Pick up the track-by-track review of the Evilion album below and extend it past its last sentence.

### [PAGE TEXT]
........
Faint pianos slowly segue way to Anna’s voice and equally faint guitars, then another sudden barrage of band jam and Angela’s vocals. Welcome to track 2, "Birthmarks". After some lightning-fast vocals, the band slows down a moment for Angela to do some chant-like vocalization. Then the music moves quickly again, then slow once more for some of Anna’s vocals. The band slows for a bit, then Angela returns with her fierce vocals, with Anna’s not too far behind with some chops of her own. Anna’s dulcet tones lead the band into some bombastic keyboard work and overall good jamming. Her voice holds most the rest of the song, and then the band turns heavy again. Angela’s voice joins once more amidst operatic choir chants and atmospheric musicianship. It will ultimately be her voice that carries the song to its end.

Track 3, "Bread and Circuses", begins with lilting pianos and wintry orchestral work before the band jumps in with heavy riffs and Angela’s whispering. As the band grows heavier, the stronger her voice becomes. The voice slows down a bit, so does the band. This cycle carries for a bit before a small break and more of the same. Wailing guitars sprinkled throughout gives nice emphasis to Angela’s twisted vocal. Sounds like there is a flute in there somewhere, too! Anna’s voice is not as dominant here, but this does not make the song less pleasant for fans of the operatic influence within metal. There is plenty of neo-classical instrumentation to go around here. Nice drum rolls towards the 5-minute mark of the song. More pianos and horns before the song closes out shortly after.

Rhythmic guitar and drums take us to track 4, "Blind Spot". It’s apparent that Evilion are not too against the beauty-and-beast combo done within femme-metal, for the first vocals we hear are scary male death growls. Tormented guitar riffs bring us more of the death grunts, then the band stops to allow Anna and the piano to bring gentle repose. Then the band, along with Angela, kick back in for the chorus. The beginning riff starts up again, only now we are left with Anna’s clear, strong voice. The grunts return a little while later. Sounds like some distorted vocals are thrown in the mix before coming back around to Anna’s voice. Female laughter is heard and then both ladies’ voices return. Anna really belts it out in the choruses and as the song reaches the end. Angela’s voice is assertive as well, both voices and a screaming guitar riff close out this song.

Mournful strings soothingly open up track 5, "Wreck", then dark harmonics take us to the comfort of Anna’s voice. Then heavy orchestral work and Angela’s voice kick the song into high gear. Angela’s voice is angst-ridden as she sings the line, "tear me down!" More symphonic work emphasizes each vocal line. She also tries her hand at a high note, but it doesn’t carry out too well. But she seems to get by with the conflicted nature of the lyrics. The band continues their grandiose jam, Angela whispers, and then some nice guitar licks. Anna’s voice makes a return, leading way to more nice riffing and Angela’s forceful vocals. Both voices join together, making a nice tug-of-war of warped vocals and calm harmonics. The song ends after this with the same soft pianos with which it began.
........
### [EXTRACTED DATA]
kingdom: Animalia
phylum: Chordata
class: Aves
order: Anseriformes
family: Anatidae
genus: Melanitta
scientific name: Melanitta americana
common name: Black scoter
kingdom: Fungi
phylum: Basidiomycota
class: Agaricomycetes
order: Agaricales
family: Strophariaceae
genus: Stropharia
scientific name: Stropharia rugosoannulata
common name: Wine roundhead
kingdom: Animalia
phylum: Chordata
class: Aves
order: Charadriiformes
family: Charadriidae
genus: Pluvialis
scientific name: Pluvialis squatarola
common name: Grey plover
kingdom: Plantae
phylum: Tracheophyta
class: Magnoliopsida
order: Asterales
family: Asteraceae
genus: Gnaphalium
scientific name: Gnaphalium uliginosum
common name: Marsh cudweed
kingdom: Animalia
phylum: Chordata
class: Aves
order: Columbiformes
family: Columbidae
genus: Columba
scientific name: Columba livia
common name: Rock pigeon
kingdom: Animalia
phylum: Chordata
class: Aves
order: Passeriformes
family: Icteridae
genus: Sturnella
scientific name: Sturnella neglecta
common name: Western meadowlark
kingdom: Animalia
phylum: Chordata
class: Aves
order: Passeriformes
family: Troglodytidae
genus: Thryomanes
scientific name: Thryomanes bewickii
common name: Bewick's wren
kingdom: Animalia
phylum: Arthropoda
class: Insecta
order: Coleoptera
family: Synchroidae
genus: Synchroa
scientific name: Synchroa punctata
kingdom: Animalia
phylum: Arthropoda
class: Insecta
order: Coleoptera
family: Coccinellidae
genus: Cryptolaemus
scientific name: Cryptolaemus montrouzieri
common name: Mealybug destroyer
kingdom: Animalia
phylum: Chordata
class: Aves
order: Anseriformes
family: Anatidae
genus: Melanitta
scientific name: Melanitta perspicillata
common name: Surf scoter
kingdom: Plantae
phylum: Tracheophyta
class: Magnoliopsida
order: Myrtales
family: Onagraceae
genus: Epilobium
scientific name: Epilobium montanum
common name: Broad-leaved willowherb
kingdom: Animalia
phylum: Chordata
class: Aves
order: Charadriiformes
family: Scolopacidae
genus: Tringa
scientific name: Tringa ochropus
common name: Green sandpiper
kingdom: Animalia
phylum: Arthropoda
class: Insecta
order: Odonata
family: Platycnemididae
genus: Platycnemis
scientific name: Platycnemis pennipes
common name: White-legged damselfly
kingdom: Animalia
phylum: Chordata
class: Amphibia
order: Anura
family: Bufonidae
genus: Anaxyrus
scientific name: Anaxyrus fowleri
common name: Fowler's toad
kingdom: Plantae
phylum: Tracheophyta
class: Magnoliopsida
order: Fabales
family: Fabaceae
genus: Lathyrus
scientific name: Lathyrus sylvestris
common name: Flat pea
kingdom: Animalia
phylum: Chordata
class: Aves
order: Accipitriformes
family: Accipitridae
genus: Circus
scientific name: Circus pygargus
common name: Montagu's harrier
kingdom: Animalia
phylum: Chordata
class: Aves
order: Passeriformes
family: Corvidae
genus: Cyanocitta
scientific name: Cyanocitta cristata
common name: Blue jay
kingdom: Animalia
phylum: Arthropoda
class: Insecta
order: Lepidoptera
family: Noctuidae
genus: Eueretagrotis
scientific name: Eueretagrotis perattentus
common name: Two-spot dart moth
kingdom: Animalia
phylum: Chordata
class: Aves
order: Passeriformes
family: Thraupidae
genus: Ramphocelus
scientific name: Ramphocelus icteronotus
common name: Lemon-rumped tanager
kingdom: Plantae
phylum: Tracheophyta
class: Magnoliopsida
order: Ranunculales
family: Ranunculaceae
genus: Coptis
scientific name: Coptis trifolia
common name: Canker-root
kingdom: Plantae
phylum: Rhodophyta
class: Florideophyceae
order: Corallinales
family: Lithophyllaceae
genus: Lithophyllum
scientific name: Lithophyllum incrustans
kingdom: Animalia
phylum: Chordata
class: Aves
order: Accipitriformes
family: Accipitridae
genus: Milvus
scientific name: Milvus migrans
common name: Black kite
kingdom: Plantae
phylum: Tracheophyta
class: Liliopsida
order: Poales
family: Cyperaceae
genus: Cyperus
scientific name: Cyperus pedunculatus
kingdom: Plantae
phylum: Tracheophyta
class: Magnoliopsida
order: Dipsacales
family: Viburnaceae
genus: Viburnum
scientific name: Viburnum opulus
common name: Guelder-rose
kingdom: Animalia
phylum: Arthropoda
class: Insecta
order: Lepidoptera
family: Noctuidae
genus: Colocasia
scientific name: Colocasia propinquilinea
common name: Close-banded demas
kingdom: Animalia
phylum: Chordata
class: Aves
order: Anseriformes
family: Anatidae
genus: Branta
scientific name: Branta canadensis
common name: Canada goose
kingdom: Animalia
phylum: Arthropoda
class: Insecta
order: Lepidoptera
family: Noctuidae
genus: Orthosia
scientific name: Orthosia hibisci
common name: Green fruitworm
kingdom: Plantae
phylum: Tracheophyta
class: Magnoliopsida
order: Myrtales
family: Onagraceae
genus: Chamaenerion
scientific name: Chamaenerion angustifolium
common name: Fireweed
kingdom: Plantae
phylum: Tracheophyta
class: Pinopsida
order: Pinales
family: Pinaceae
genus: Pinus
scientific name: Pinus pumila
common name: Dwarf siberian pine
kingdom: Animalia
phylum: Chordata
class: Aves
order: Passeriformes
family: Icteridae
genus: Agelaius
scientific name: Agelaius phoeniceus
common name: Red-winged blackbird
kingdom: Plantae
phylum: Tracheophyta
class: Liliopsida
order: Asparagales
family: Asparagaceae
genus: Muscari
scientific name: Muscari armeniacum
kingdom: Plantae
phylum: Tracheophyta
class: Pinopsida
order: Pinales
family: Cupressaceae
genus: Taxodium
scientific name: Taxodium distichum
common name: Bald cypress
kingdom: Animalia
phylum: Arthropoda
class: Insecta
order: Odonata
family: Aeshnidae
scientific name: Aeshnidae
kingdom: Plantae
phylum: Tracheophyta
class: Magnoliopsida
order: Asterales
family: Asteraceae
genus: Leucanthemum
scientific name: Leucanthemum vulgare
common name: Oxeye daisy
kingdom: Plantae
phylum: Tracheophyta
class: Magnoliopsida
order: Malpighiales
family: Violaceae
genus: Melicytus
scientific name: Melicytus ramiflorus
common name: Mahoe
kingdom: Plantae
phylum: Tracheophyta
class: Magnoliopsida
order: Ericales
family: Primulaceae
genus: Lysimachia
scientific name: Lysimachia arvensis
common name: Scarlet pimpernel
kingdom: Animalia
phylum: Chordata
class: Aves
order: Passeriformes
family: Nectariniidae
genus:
........
### [RESULT]
More of the same ethereal feel starts off the next track, "Hide the Stars". Then a long guitar riff brings in the rest of the band and Anna’s vocals. For the first minute or so of the song, she is heard most, then slow drum beats bring Angela in as a backing vocal at first, then she takes over for the lead. A good guitar solo in the middle of the song with chanting vocals layered beneath. Anna’s voice makes a slow, steady return, then Angela comes back for more. The ladies combine their voices as the band comes in for a triumphant jam. Another awesome guitar part leads the way, and then moody keyboards herald in a gentle break and the song’s end.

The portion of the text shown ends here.